If you liked Beryl Markham as a female aviatrix in general as well as her literary contribution in WWTN, may I take the liberty of highly recommending one TV mystery miniseries and one historical mystery novel series set in early Kenya/British East Africa which kind of have characters based upon her?

Heat of the Sun (PBS, Wikipedia) is an excellent ITV miniseries done in the late 90s, which has Trevor Eve in it starring as an ex-London cop who shoots an unsavoury but highly politically connected man in the line of duty and gets quietly reshuffled to 1930s Kenya colony as the new Nairobi Superintendent of Police to get rid of him.

Along the way, he ends up solving mysteries based partially on and incorporating characters from real-life British East Africa colonization history, including Karen Blixen's coffee farming efforts, the debauched denizens of that club whose name I can't remember which served the Happy Valley set, the post-Boer War tensions with the South African settlers, and of course Emma Fitzgerald, a feisty, self-made aviatrix who's directly based, looks and background and character-wise, on Markham who contributes a great deal towards the new Superintendent Tyburn's crime solving rate, along with his eventual Assistant Superintendent, who happens to be played by one of my favourite British actors.

It's one of my personal favourite series and it's been shown on PBS, so chances are good that if your local library carries DVDs, they'll have this since libraries tend to love having PBS stuff on shelf.

NB: If you're thinking possibly of buying a copy for yourself, I highly recommend importing the Region 2 UK release from ITV DVD if you've got a compatible player. It's pretty low cost and contains extra scenes that were edited down or cut out in order to make the series fit PBS Mystery! runtimes with the added introductions by Diana Rigg in them.

Incidentally, fun fact: Trevor Eve once played Denys Finch-Hatton in a made for TV miniseries biopic about Beryl Markham (IMDB), which I also happen to own on Region 2 import DVD.

Also in a more adventurously-oriented vein are Suzanne Arruda's (SYKM, Wikipedia) Jade del Cameron mystery series set in 1920s British East Africa Protectorate before it became Kenya.

Jade is a very independent and slightly commitment-phobic former WWI ambulance driver who eventually learns to fly, and while she does initially start off her cases being prodded by the loss of a former (heterosexual) love and discovering a new one along the way, there's very little relationship drama in these and Jade is much more likely to save a guy's hide than to be saved by him (although at certain points, there is reciprocal mutual saving going on), and she develops strong female friendships and ties as well.

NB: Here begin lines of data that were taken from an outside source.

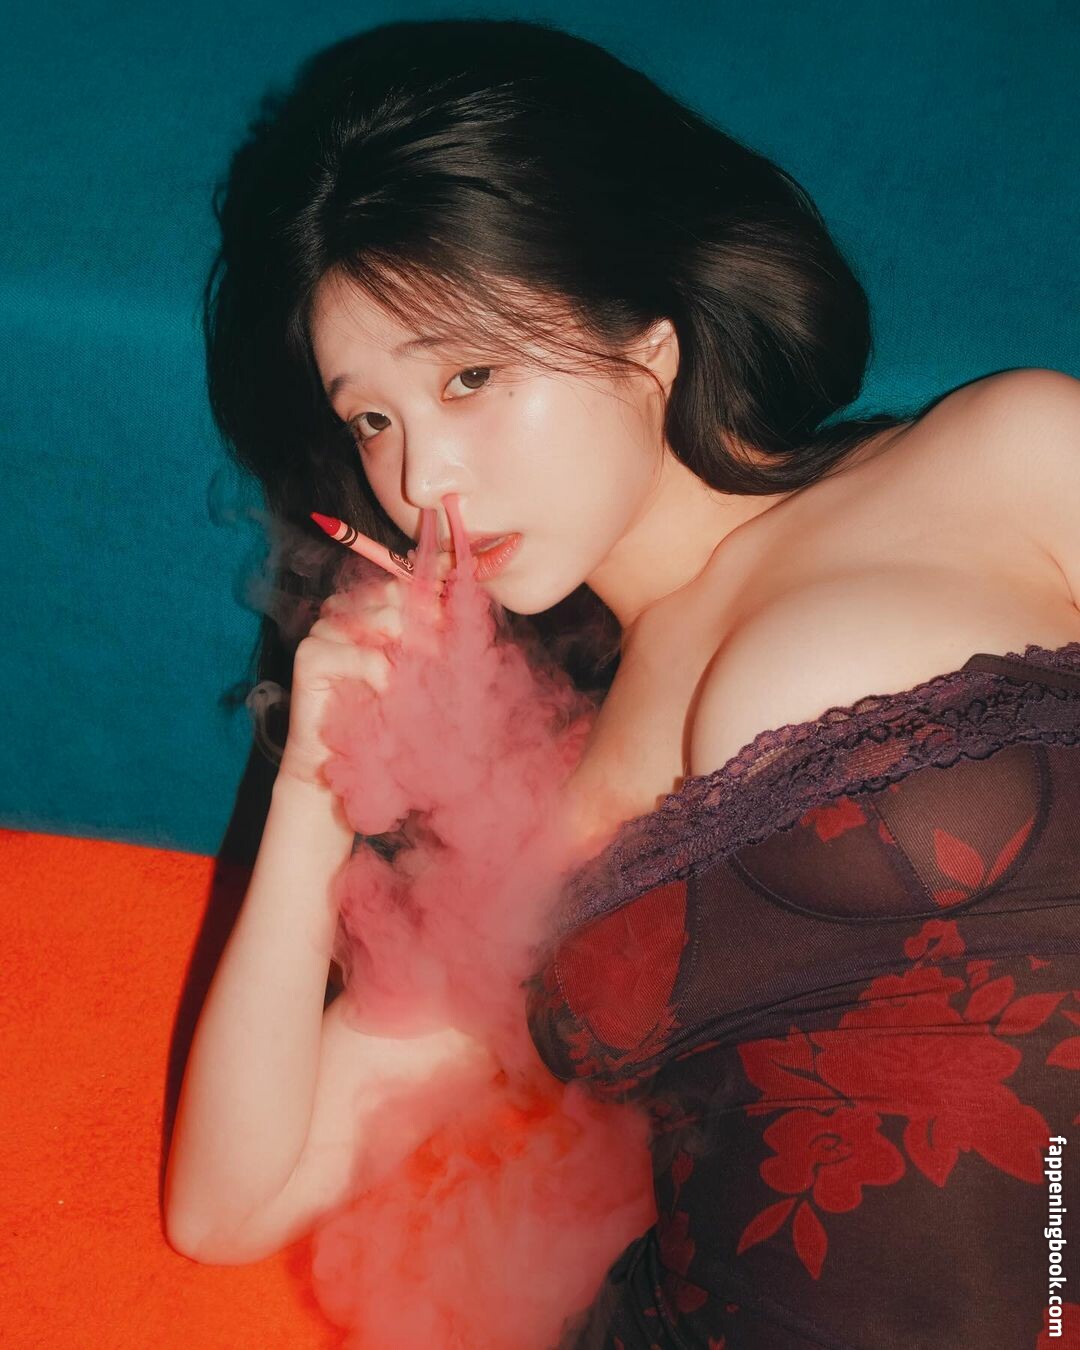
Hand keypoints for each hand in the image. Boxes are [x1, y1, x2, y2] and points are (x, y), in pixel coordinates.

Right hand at [277, 552, 451, 787]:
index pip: (403, 584)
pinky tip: (388, 694)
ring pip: (384, 619)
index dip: (434, 599)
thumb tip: (465, 610)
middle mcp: (342, 610)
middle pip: (396, 597)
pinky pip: (363, 655)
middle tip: (442, 657)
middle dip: (428, 626)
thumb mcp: (412, 671)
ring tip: (418, 680)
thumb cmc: (382, 717)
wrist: (342, 763)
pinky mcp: (310, 655)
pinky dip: (384, 675)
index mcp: (364, 606)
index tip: (458, 617)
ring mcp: (324, 629)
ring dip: (410, 652)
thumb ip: (429, 639)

I'll warn that sometimes these have a bit of a Mary Sue/White Saviour element going on in them, because Jade is occasionally written as the bestest brightest and most resourceful Especially Special Action Girl Who Can Action and Help Save The Locals From The Evil Things, but sometimes Jade's skills and connections get her into more trouble than they get her out of, and she has to stop and think and take time to work out a better solution to the problem than the one she thought she could use going in.

Also, while there is a lot of Jade Saves The Day For Both The Native And The Transplanted Proto-Kenyans (occasionally with Unfortunate Implications), Arruda did a lot of historical and cultural research which she put up on her blog here, and generally tries to treat the local cultures with respect.

The first 6 of these were published by Penguin's Berkley imprint and I bought the lot of them as they came out, and I thought the series had finished, but now that I look it turns out the author is self-publishing the new ones (on Amazon-exclusive, it looks like, alas, though I guess I'll just set price-drop alerts and hope some of these become the Kindle Big Deal Monthly Sale picks at some point).

I really liked this series back when they were still coming out and would count them as nearly as fun as the Ava Lee books, though not quite as good writing quality/plot-wise, but still highly enjoyable, so YMMV. (Unfortunately, they're rather price-y if you're trying them from the start as Penguin sets these at $13-ish CAD non-couponable, and you do have to read them in order, though perhaps the library can get them in for you if you're interested).

Last edited by ATDrake; 03-06-2015 at 09:46 PM.